Configure two active tunnels using VTI interfaces

Establish the IPsec tunnel using Virtual Tunnel Interfaces (VTI).

Before you begin

Create an IKEv2 profile, a transform set and two access-lists.

This technique relies on using policy-based routing over VTI interfaces and creating dummy subnets that are used to force web traffic to be routed into the appropriate tunnel interface.

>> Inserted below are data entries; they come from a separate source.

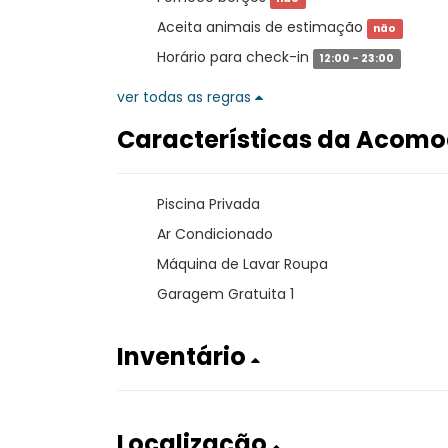
Aceita animais de estimação
não
Horário para check-in
12:00 - 23:00
ver todas as regras
Características da Acom
Piscina Privada
Ar Condicionado
Máquina de Lavar Roupa
Garagem Gratuita 1
Inventário
Localização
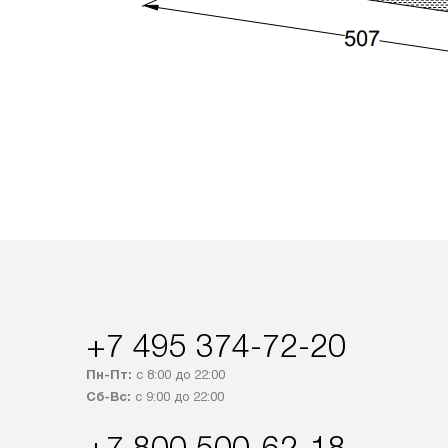
+7 495 374-72-20
Пн-Пт:
с 8:00 до 22:00
Сб-Вс:
с 9:00 до 22:00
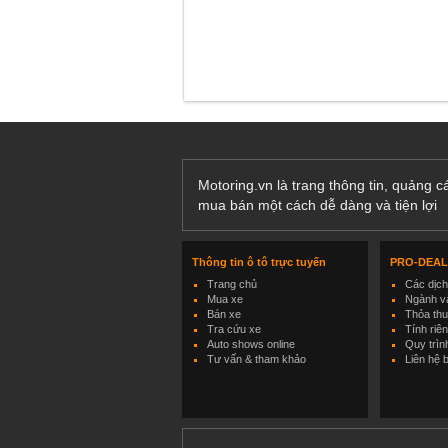
Motoring.vn là trang thông tin, quảng 
mua bán một cách dễ dàng và tiện lợi
Thông tin ô tô trực tuyến
PRO-DEA
Trang chủ
Các dịc
Mua xe
Ngành và
Bán xe
Thỏa th
Tra cứu xe
Tính riê
Auto shows online
Quy trìn
Tư vấn & tham khảo
Liên hệ 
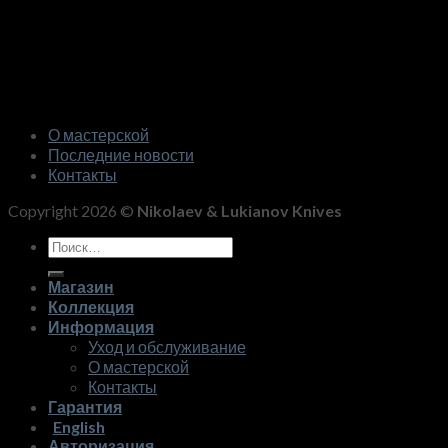
О мастерской
Последние новости
Контакты
Copyright 2026 ©
Nikolaev & Lukianov Knives
Искать:
Магазин
Коллекция
Информация
Уход и обслуживание
О мастерской
Контакты
Гарантия
English
Авторизация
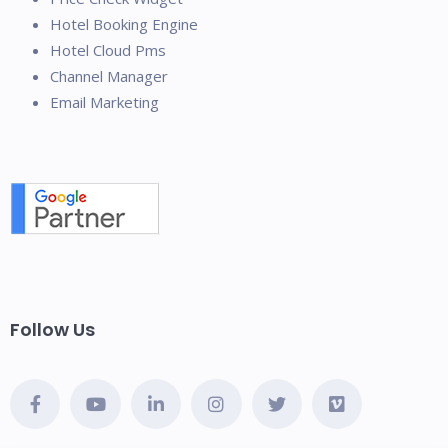
Hotel Booking Engine
Hotel Cloud Pms
Channel Manager
Email Marketing
Follow Us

The dummy subnets need to be a minimum of /30 in size to provide two usable interface addresses. One address is allocated to the VTI interface and the other is used in the policy-based routing configuration to represent the Forcepoint ONE SSE data center. For example, assume that 192.168.254.0/30 and 192.168.254.4/30 are two unused /30 blocks within your internal address plan. This would allow the following addressing to be used on the ISR:

  • dummy_subnet1_ip1 — 192.168.254.1
  • dummy_subnet1_ip2 — 192.168.254.2
  • dummy_subnet2_ip1 — 192.168.254.5
  • dummy_subnet2_ip2 — 192.168.254.6

Steps

  1. Create an IPsec profile and associate the transform set and IKEv2 profile that you created.
    1. Enter an IPsec profile name for the IPsec tunnels:
      crypto ipsec profile <IPsec profile Name>
    2. Enter the transform set you defined for the IPsec tunnels:
      set transform-set <Transform Set Name>
    3. Enter the IKEv2 profile name you configured for the IPsec tunnels:
      set ikev2-profile <IKEv2 Profile Name>
  2. Create primary tunnel interface, configure the tunnel source and destination IP addresses, and associate the IPsec profile:
    1. Create your primary tunnel interface with an ID:
      interface <Primary Tunnel Interface>
    2. Enter a local IP address for the interface.
      ip address <dummy_subnet1_ip1>
    3. Set the tunnel source interface, that is the egress IP of the edge device.
      tunnel source <public_egress_IP>
    4. Define the tunnel mode:
      tunnel mode ipsec ipv4
    5. Set the tunnel destination IP address of the primary data center, which you can find in tunnel Setup Info dialog:
      tunnel destination <Primary_destination_address>
    6. Enter the profile name you configured for the IPsec tunnels:
      tunnel protection ipsec profile <IPsec Profile Name>
  3. Create secondary tunnel interface, configure the tunnel source and destination IP addresses, and associate the IPsec profile:
    1. Create your secondary tunnel interface with an ID:
      interface <secondary Tunnel Interface>
    2. Enter a local IP address for the interface.
      ip address <dummy_subnet2_ip1>
    3. Set the tunnel source interface, that is the egress IP of the edge device.
      tunnel source <public_egress_IP>
    4. Define the tunnel mode:
      tunnel mode ipsec ipv4
    5. Set the tunnel destination IP address of the secondary data center, which you can find in tunnel Setup Info dialog:
      tunnel destination <Secondary_destination_address>
    6. Enter the profile name you configured for the IPsec tunnels:
      tunnel protection ipsec profile <IPsec Profile Name>
  4. Create route-maps, set the tunnel interfaces, and associate the access-list that you created.
    1. Define a route map to match traffic against:
      route-map <Route Map Name> permit 10
    2. Assign the access-list to the route map you created:
      match ip address <access_list_number>
    3. Set IP next-hop:
      set ip next-hop <dummy_subnet1_ip2> <dummy_subnet2_ip2>
  5. Associate route-map to the incoming interface.